- _Goal of the exercise_:
Convert the records below, from their first line through the line containing "scientific name: Dichromorpha prominula", inclusive, into a Markdown table with two columns, Row and Line text, giving each line a row number and omitting blank lines. Include no other lines.

- _Material provided_:
^^^^

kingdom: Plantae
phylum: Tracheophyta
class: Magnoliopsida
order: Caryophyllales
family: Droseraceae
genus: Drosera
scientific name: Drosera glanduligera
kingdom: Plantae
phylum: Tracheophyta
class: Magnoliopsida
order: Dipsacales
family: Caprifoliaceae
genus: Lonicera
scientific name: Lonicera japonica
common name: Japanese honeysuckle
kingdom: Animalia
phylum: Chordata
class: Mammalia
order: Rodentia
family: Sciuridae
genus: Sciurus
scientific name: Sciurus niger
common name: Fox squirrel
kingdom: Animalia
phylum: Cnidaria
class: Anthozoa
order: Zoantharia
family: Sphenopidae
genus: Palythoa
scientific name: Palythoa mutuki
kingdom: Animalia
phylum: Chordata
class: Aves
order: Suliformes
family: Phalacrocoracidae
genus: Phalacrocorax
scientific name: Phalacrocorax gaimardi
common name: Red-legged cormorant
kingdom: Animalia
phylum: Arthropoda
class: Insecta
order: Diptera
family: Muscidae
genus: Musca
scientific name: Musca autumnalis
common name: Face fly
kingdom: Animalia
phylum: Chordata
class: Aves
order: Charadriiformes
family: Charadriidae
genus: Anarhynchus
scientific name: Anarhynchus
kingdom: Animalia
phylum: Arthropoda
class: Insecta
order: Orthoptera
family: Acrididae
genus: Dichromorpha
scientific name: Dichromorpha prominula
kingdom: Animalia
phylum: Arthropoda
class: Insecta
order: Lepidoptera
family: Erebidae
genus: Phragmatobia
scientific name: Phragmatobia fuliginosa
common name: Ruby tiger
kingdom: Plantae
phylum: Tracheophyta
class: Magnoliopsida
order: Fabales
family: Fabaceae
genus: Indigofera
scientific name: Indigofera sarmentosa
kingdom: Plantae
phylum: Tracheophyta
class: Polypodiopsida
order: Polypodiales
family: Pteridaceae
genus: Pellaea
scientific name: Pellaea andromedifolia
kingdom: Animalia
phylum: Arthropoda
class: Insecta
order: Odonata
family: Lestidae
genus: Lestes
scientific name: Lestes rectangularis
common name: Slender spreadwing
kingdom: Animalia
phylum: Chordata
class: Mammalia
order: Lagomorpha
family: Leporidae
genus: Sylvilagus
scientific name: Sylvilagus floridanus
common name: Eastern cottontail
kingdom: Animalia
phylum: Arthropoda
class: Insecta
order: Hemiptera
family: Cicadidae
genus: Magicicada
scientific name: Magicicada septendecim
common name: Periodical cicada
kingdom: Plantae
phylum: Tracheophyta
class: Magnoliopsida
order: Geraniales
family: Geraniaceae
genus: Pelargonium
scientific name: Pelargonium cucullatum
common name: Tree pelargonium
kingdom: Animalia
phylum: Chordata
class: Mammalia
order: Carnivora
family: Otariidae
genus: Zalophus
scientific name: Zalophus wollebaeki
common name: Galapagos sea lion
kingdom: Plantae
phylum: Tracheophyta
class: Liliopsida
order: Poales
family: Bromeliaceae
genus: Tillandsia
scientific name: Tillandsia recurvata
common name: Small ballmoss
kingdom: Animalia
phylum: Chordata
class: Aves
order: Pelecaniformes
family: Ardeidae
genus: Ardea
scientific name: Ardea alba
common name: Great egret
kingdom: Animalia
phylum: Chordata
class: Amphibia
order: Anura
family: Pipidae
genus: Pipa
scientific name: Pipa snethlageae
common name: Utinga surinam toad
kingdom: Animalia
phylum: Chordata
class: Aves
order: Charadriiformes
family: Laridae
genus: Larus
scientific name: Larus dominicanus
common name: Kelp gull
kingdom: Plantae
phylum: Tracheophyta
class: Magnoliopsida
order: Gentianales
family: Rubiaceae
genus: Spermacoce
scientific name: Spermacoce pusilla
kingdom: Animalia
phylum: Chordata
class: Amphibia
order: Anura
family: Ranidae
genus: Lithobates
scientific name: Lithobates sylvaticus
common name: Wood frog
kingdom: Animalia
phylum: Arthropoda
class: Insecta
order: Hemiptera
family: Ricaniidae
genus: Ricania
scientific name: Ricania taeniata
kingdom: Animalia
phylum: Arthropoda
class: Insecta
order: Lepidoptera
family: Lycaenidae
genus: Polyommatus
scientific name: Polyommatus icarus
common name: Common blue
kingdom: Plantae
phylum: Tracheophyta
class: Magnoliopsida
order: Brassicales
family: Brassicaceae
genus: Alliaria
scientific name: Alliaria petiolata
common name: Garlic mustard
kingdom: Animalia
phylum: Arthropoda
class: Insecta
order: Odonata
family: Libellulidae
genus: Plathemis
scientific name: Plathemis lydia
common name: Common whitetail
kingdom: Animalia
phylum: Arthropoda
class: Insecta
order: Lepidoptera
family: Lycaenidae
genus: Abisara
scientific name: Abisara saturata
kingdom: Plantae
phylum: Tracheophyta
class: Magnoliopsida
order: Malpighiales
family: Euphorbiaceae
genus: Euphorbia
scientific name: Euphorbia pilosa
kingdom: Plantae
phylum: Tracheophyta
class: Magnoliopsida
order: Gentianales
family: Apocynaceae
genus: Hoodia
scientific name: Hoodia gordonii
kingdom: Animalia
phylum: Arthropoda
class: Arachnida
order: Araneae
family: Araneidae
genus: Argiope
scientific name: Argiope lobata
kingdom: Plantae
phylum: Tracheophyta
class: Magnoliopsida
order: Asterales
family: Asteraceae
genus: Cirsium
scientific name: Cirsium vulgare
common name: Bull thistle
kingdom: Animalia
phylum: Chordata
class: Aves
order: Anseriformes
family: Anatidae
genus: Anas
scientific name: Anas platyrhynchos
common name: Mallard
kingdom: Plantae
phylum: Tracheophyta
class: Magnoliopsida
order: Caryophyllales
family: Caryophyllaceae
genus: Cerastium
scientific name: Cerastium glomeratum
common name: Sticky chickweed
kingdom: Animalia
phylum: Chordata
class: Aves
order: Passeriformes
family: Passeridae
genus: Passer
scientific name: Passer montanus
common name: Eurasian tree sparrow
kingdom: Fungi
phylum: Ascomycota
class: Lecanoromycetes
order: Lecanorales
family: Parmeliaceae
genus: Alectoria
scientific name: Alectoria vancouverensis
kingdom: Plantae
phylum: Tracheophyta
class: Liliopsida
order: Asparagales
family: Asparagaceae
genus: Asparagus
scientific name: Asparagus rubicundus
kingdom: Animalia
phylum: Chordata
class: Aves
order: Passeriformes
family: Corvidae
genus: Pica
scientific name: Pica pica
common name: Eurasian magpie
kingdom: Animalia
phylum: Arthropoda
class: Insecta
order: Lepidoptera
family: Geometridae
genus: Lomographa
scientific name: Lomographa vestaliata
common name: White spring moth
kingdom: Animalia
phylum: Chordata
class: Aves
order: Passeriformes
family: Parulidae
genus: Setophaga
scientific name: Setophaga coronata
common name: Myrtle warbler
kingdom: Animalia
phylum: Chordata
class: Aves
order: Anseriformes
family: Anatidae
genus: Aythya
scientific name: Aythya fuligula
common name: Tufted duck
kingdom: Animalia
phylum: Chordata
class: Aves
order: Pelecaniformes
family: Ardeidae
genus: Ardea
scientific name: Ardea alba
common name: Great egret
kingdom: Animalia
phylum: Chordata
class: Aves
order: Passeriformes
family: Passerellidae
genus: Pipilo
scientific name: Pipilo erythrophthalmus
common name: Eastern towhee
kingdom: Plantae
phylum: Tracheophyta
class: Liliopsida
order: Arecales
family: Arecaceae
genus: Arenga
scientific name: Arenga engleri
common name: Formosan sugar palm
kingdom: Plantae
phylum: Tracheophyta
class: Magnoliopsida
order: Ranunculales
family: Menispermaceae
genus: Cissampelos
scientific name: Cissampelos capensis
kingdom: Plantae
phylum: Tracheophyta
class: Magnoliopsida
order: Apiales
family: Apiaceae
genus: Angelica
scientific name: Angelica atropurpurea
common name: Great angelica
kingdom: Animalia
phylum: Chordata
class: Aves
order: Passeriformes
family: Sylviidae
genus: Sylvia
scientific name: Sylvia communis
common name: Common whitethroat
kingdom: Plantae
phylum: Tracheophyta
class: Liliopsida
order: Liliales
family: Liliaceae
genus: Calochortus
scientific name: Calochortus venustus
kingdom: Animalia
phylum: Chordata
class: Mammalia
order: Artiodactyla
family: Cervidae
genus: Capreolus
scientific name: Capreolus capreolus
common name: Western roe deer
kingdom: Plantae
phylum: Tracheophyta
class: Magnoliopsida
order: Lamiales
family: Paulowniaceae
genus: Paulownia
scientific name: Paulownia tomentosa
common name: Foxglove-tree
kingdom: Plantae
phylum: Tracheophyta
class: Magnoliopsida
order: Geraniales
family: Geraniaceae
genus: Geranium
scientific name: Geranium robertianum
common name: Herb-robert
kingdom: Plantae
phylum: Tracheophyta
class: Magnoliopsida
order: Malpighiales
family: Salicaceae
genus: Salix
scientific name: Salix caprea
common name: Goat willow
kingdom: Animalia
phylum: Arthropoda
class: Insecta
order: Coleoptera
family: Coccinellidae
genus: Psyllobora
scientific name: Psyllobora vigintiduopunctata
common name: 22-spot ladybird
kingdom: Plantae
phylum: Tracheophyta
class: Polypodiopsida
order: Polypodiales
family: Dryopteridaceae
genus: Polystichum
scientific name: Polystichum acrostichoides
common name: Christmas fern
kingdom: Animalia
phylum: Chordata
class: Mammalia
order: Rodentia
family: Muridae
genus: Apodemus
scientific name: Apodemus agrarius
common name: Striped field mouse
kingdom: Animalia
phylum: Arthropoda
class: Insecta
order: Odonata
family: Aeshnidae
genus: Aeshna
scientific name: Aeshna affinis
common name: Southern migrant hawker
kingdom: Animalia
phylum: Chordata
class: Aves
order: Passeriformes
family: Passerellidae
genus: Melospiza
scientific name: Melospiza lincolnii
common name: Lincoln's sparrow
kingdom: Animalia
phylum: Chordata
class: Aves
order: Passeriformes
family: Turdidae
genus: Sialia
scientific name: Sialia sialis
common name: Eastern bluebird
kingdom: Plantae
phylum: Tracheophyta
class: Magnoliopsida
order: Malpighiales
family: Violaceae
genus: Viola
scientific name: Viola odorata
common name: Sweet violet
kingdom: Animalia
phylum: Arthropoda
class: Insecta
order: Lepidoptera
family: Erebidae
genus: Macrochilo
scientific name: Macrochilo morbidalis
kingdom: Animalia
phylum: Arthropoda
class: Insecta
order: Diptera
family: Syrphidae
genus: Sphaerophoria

^^^^

- _Worked solution_:
| Row | Line text |
|---|---|
| 1 | kingdom: Plantae |
| 2 | phylum: Tracheophyta |
| 3 | class: Magnoliopsida |
| 4 | order: Caryophyllales |
| 5 | family: Droseraceae |
| 6 | genus: Drosera |
| 7 | scientific name: Drosera glanduligera |
| 8 | kingdom: Plantae |
| 9 | phylum: Tracheophyta |
| 10 | class: Magnoliopsida |
| 11 | order: Dipsacales |
| 12 | family: Caprifoliaceae |
| 13 | genus: Lonicera |
| 14 | scientific name: Lonicera japonica |
| 15 | common name: Japanese honeysuckle |
| 16 | kingdom: Animalia |
| 17 | phylum: Chordata |
| 18 | class: Mammalia |
| 19 | order: Rodentia |
| 20 | family: Sciuridae |
| 21 | genus: Sciurus |
| 22 | scientific name: Sciurus niger |
| 23 | common name: Fox squirrel |
| 24 | kingdom: Animalia |
| 25 | phylum: Cnidaria |
| 26 | class: Anthozoa |
| 27 | order: Zoantharia |
| 28 | family: Sphenopidae |
| 29 | genus: Palythoa |
| 30 | scientific name: Palythoa mutuki |
| 31 | kingdom: Animalia |
| 32 | phylum: Chordata |
| 33 | class: Aves |
| 34 | order: Suliformes |
| 35 | family: Phalacrocoracidae |
| 36 | genus: Phalacrocorax |
| 37 | scientific name: Phalacrocorax gaimardi |
| 38 | common name: Red-legged cormorant |
| 39 | kingdom: Animalia |
| 40 | phylum: Arthropoda |
| 41 | class: Insecta |
| 42 | order: Diptera |
| 43 | family: Muscidae |
| 44 | genus: Musca |
| 45 | scientific name: Musca autumnalis |
| 46 | common name: Face fly |
| 47 | kingdom: Animalia |
| 48 | phylum: Chordata |
| 49 | class: Aves |
| 50 | order: Charadriiformes |
| 51 | family: Charadriidae |
| 52 | genus: Anarhynchus |
| 53 | scientific name: Anarhynchus |
| 54 | kingdom: Animalia |
| 55 | phylum: Arthropoda |
| 56 | class: Insecta |
| 57 | order: Orthoptera |
| 58 | family: Acrididae |
| 59 | genus: Dichromorpha |
| 60 | scientific name: Dichromorpha prominula |